South of the Clouds is a 2018 novel by John D. Kuhns

Plot summary
The Great Recession of 2008 humbled many good men. Once
featured on the front pages of New York's business and society
papers, Jack Davis had spiraled downward in the aftermath of the crisis.

How far will someone go to get their reputation back? Jack is about to find out.
Exiled to the last remnant of his investment empire—a rusty silicon smelter
in the Chinese jungle north of the Burmese border—his comeback seems farfetched.
But it's either take his best shot or crawl away from the world in shame.

His prospects appear grim when Jack discovers his employees are using the
company's trucks to run jade from Burma over the border to China. His first
instinct is to clean house—until he learns they're making more money running
jade than he is smelting silicon.

Set in a dangerous, once-obscure corner of the world that has recently vaulted
to prominence, South of the Clouds tells the story of an American forced to
choose, not between right and wrong --"there's no legal here"—but between
the predictable and the unknown, between a stale life or one with Mei.

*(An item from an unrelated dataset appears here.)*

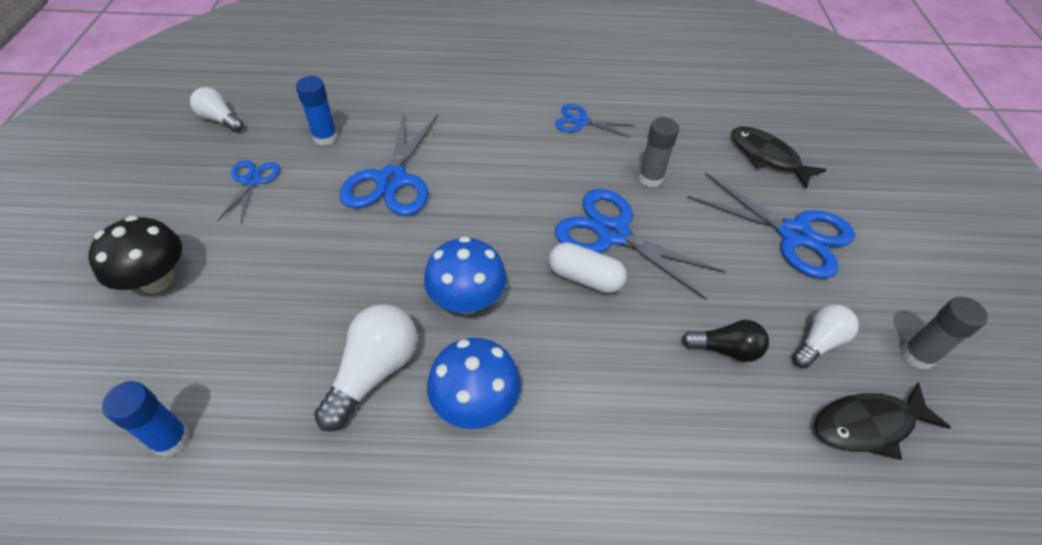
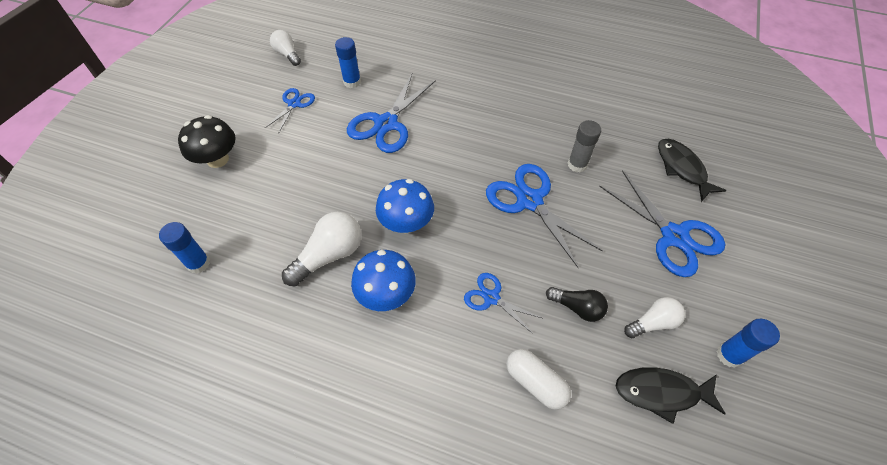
camera: 20 degrees right, 5 degrees up
(580, 121) = (541, 107): blue scissors -> blue scissors (491, 298)
(585, 278) = (495, 228): white capsule -> white capsule (535, 382)
(917, 356) = (729, 355): grey glue stick -> blue glue stick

Wall Street isn't only about greed and cynicism. There are heroes there too.

Commentary for South of the Clouds
"An engaging novel with a protagonist who remains appealing, even as he tiptoes into shady territory,"—Kirkus Review.

Background information
South of The Clouds was published in the United States by Post Hill Press for release on July 17, 2018.

John D. Kuhns is an author, artist, businessman and investment banker, known for renewable and alternative energy investments around the world.